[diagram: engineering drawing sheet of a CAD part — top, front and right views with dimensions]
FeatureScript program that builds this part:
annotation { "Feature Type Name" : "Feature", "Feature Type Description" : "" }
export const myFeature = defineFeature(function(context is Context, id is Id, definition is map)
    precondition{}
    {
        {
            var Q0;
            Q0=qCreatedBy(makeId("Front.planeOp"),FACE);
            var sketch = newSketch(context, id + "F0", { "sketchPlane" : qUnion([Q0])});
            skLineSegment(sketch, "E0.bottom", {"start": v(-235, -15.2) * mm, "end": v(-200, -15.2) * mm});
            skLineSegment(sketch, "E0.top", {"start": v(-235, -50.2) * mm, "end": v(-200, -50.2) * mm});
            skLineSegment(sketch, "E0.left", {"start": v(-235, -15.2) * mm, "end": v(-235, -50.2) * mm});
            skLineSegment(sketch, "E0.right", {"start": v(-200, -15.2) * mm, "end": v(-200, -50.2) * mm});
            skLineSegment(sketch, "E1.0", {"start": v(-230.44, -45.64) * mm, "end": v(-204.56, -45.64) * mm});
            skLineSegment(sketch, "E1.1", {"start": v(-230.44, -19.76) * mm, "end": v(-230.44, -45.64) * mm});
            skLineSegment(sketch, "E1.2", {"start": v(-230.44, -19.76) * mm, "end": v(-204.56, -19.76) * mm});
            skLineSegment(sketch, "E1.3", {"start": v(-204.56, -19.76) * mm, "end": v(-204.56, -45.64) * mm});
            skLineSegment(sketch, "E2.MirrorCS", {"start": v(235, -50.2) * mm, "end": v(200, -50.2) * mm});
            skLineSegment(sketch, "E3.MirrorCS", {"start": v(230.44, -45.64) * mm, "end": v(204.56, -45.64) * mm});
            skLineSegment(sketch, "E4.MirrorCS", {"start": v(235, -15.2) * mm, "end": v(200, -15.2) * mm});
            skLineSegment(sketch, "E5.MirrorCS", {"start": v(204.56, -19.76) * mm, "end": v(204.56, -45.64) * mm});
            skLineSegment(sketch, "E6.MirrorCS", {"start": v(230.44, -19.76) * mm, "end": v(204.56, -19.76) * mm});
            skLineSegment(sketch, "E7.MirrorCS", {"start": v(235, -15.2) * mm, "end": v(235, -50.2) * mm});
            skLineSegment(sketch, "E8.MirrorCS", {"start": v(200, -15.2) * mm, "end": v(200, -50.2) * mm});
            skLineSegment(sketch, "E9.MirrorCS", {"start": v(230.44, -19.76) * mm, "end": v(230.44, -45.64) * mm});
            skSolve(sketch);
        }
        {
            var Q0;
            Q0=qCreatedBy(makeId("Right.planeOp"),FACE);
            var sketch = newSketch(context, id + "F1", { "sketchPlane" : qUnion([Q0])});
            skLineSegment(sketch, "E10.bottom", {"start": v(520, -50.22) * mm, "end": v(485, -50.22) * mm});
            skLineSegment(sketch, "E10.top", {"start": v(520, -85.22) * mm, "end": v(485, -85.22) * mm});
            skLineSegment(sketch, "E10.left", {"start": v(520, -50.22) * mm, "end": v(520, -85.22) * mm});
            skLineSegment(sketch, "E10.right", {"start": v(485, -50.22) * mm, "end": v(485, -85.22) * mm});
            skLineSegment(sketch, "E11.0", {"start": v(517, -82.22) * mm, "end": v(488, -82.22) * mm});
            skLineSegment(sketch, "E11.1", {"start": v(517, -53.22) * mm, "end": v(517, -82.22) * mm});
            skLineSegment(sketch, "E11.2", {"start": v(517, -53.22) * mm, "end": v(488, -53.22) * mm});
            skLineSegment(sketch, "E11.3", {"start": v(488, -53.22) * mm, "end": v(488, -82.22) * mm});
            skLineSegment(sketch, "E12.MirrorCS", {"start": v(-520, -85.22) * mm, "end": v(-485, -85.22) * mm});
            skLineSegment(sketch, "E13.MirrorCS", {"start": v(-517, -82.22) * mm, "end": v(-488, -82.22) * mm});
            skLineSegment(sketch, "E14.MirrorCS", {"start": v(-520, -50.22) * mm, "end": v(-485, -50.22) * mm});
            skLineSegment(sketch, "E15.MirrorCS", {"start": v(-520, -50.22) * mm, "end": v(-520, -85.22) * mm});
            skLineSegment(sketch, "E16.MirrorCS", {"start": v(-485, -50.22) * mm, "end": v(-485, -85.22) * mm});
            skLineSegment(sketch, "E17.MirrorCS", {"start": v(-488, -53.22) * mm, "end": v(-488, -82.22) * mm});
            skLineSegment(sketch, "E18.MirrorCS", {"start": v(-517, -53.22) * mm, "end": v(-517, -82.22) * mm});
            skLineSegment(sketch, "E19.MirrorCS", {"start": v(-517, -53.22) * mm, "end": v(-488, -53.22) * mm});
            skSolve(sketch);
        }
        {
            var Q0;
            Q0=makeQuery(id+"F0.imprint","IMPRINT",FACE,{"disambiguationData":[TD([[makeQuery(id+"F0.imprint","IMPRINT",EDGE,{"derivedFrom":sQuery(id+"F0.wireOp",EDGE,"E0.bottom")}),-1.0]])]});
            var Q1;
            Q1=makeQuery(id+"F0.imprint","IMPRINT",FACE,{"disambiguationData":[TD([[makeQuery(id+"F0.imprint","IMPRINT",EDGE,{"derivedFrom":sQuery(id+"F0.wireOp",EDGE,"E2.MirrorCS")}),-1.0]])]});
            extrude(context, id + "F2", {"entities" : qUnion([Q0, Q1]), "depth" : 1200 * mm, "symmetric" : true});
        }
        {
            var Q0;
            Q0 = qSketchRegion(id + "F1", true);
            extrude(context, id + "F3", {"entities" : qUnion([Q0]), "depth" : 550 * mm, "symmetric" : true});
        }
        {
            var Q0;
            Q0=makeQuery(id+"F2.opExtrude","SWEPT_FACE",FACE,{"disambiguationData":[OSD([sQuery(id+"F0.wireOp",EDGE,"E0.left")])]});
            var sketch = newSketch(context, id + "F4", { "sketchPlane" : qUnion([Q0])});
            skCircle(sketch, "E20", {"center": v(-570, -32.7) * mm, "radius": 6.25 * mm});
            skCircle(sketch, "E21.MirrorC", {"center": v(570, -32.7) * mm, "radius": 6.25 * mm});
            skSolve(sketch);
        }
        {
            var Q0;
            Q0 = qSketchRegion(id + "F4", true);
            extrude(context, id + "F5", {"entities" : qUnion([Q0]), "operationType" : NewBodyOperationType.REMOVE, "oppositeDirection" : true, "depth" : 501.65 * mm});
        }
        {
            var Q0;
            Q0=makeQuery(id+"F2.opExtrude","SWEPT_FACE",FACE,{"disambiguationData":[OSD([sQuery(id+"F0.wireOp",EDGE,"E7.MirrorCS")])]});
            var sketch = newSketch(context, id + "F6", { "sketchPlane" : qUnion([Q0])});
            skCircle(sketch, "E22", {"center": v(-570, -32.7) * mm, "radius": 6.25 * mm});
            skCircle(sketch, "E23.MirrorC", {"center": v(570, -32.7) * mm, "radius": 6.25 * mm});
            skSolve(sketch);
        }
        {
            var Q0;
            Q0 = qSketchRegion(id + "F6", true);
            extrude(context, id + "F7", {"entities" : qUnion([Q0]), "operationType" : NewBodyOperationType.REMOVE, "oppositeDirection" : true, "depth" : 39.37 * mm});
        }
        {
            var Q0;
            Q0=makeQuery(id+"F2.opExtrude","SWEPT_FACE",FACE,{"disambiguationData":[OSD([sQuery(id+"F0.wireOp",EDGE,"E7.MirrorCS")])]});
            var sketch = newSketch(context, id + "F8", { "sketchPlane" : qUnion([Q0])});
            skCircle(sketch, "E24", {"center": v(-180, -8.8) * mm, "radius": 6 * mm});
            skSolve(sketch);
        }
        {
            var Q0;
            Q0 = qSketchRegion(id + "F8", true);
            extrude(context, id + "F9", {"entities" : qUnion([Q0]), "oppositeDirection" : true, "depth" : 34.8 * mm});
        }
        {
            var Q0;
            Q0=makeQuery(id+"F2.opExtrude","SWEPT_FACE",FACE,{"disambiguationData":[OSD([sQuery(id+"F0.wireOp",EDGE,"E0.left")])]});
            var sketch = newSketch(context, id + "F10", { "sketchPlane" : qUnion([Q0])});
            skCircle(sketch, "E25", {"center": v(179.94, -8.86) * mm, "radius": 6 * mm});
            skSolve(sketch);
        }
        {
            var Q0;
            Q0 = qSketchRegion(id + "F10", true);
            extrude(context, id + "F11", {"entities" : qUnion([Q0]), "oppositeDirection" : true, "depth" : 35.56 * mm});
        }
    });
--
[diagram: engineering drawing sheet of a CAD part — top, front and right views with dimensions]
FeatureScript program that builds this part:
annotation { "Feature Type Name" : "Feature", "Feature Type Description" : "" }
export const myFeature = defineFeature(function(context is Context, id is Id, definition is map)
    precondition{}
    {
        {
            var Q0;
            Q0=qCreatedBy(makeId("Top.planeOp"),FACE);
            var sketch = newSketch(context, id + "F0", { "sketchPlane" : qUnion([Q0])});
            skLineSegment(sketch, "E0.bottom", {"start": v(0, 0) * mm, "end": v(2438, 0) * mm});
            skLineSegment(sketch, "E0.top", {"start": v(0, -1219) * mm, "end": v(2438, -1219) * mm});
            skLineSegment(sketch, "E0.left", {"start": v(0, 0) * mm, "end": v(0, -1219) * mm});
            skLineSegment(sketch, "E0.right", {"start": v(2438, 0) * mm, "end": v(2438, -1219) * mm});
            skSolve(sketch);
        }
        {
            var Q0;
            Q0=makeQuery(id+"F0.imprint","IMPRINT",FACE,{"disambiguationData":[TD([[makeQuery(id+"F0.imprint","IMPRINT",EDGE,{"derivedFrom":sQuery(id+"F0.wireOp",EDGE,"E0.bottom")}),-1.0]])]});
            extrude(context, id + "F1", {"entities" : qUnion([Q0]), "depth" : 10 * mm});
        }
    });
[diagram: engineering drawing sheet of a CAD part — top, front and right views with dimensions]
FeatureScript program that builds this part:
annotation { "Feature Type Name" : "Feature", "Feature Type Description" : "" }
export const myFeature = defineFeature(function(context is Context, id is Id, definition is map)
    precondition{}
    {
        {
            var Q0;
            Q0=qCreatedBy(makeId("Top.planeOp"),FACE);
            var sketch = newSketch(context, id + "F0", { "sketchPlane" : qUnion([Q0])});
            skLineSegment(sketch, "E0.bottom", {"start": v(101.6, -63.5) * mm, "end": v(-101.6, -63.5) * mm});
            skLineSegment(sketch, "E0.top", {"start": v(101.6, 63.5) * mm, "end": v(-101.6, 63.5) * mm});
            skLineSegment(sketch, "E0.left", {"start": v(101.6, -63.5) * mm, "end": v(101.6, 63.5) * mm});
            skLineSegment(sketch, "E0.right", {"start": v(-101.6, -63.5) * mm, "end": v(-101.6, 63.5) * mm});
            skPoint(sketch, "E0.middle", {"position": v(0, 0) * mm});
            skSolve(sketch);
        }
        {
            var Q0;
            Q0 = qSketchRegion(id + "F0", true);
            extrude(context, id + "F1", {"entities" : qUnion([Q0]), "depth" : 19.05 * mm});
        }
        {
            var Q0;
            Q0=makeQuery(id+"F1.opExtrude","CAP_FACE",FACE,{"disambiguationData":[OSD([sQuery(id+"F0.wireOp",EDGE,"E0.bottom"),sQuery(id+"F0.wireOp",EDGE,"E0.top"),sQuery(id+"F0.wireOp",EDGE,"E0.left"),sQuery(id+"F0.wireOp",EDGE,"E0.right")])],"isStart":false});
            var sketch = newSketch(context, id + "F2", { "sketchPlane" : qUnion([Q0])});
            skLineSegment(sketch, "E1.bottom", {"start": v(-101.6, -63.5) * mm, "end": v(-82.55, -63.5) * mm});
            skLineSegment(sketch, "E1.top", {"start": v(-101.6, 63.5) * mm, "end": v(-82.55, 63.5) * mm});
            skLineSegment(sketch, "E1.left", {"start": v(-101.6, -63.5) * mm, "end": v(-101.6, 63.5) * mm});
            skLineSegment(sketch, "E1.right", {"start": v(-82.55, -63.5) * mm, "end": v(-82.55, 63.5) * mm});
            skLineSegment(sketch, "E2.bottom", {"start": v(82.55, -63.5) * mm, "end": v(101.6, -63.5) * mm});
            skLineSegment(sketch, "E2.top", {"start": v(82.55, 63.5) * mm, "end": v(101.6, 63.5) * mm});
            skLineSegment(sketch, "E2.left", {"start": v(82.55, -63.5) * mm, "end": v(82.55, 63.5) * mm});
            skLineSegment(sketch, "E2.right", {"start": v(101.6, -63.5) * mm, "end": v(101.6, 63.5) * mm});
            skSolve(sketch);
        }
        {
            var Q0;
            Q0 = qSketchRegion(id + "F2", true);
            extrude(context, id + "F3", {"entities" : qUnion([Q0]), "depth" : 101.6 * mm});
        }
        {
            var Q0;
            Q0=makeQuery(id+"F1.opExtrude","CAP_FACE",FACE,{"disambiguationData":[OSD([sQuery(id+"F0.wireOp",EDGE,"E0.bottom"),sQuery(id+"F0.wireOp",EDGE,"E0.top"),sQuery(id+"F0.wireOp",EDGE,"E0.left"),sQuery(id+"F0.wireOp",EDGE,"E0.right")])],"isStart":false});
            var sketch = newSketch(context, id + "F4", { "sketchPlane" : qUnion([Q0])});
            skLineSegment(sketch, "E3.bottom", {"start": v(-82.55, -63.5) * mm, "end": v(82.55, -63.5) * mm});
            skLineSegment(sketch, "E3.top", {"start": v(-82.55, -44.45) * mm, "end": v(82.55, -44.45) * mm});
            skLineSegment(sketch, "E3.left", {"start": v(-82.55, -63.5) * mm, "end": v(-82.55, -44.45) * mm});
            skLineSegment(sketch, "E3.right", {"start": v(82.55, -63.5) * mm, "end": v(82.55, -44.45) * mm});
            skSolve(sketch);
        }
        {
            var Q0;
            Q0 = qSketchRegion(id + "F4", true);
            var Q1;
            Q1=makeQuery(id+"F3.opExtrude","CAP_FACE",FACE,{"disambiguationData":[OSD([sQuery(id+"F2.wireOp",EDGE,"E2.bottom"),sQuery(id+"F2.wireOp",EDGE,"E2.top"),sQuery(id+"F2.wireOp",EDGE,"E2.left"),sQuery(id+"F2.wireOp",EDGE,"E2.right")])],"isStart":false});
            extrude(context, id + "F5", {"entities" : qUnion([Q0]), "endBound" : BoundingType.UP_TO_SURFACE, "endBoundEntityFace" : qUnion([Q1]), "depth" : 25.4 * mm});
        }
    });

» TO DO
Select every line of the material above that contains the string "symmetric", and copy each one in full. Case counts.

» COMPLETE ANSWER
            extrude(context, id + "F2", {"entities" : qUnion([Q0, Q1]), "depth" : 1200 * mm, "symmetric" : true});
            extrude(context, id + "F3", {"entities" : qUnion([Q0]), "depth" : 550 * mm, "symmetric" : true});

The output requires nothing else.